■ Task goal ■
Using the entries below, give the count of lines that hold "down". Say nothing besides the number.

■ Excerpted data ■

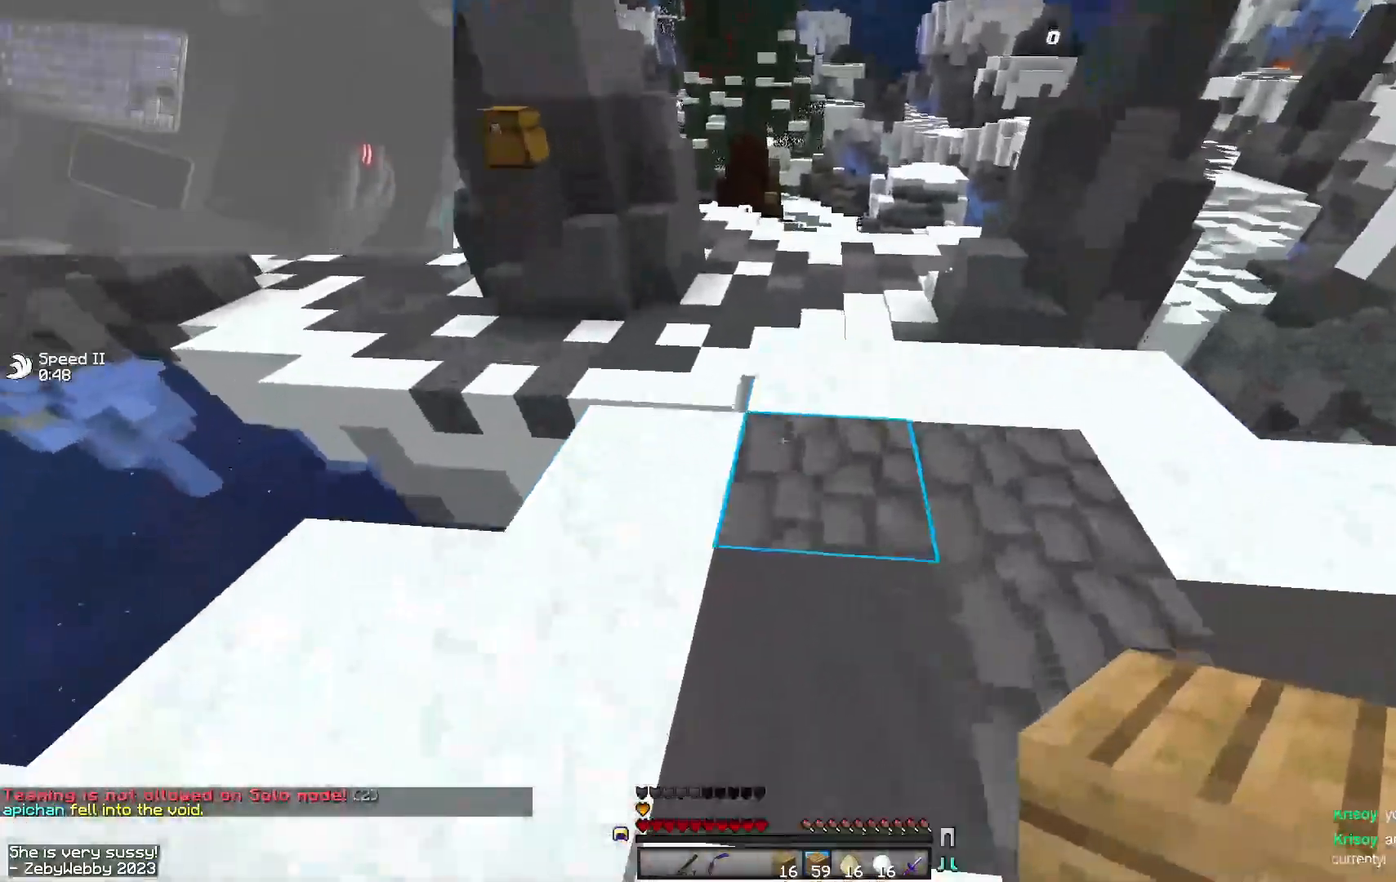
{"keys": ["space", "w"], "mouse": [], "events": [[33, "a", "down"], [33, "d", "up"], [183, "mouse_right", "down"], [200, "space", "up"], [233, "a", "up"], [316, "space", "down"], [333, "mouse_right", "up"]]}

---

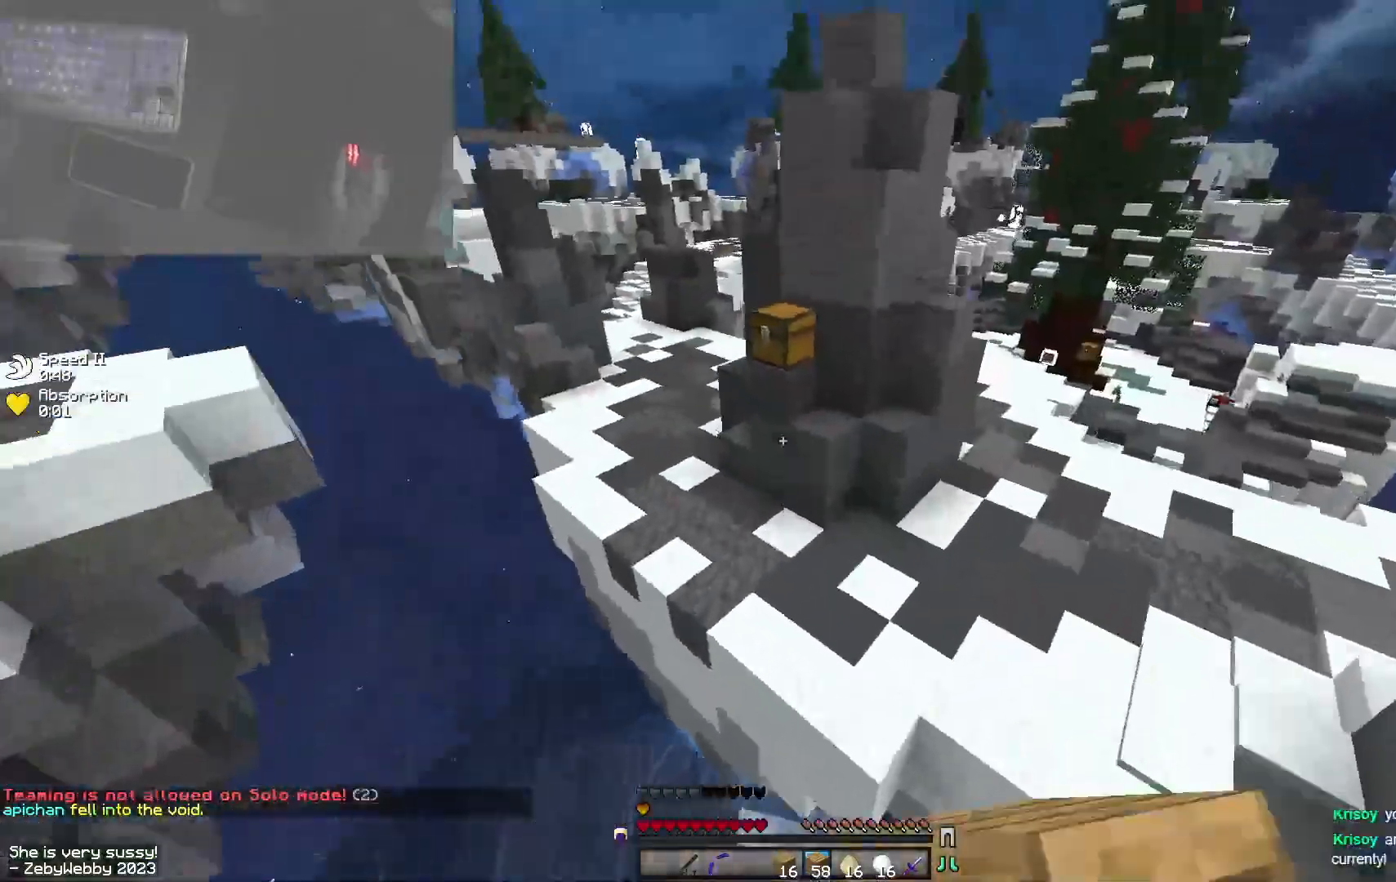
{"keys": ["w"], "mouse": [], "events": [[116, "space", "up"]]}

* * *

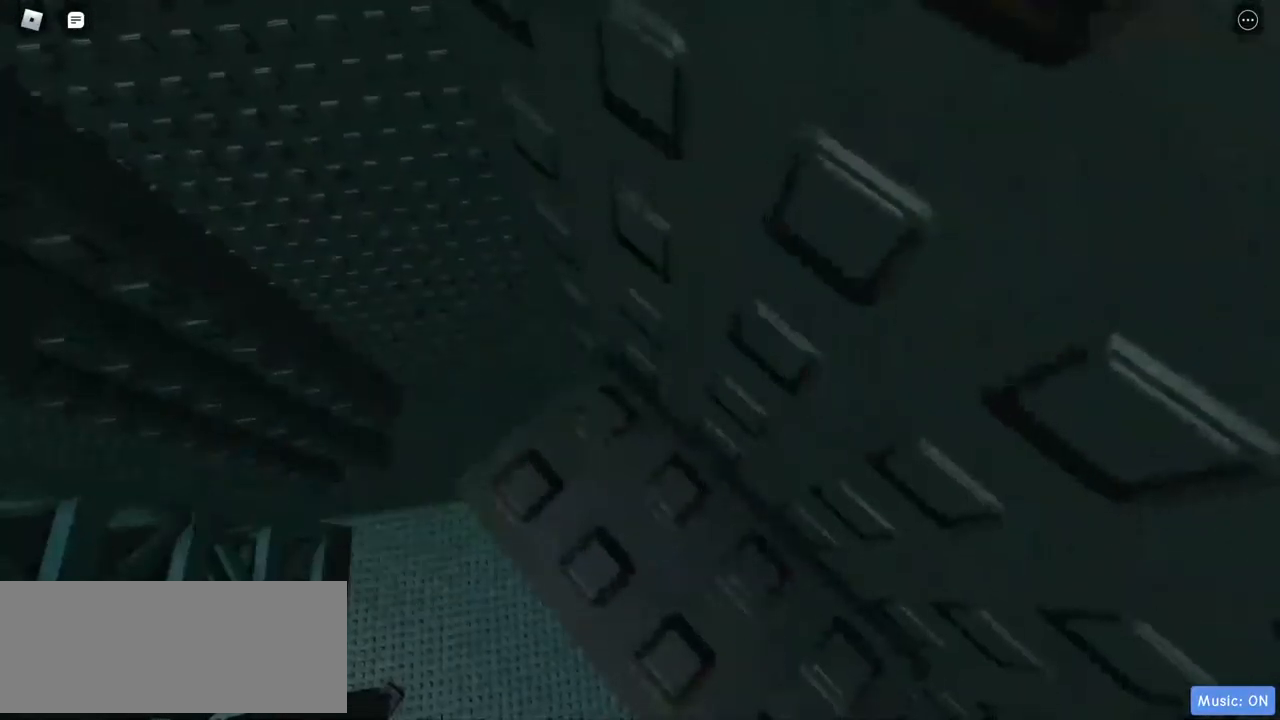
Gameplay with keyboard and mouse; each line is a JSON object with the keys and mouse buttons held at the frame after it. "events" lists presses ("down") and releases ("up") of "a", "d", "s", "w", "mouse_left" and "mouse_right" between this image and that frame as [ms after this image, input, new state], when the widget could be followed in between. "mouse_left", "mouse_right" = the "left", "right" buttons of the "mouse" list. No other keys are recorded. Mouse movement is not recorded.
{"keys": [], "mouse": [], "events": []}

■ Output of the exercise ■
2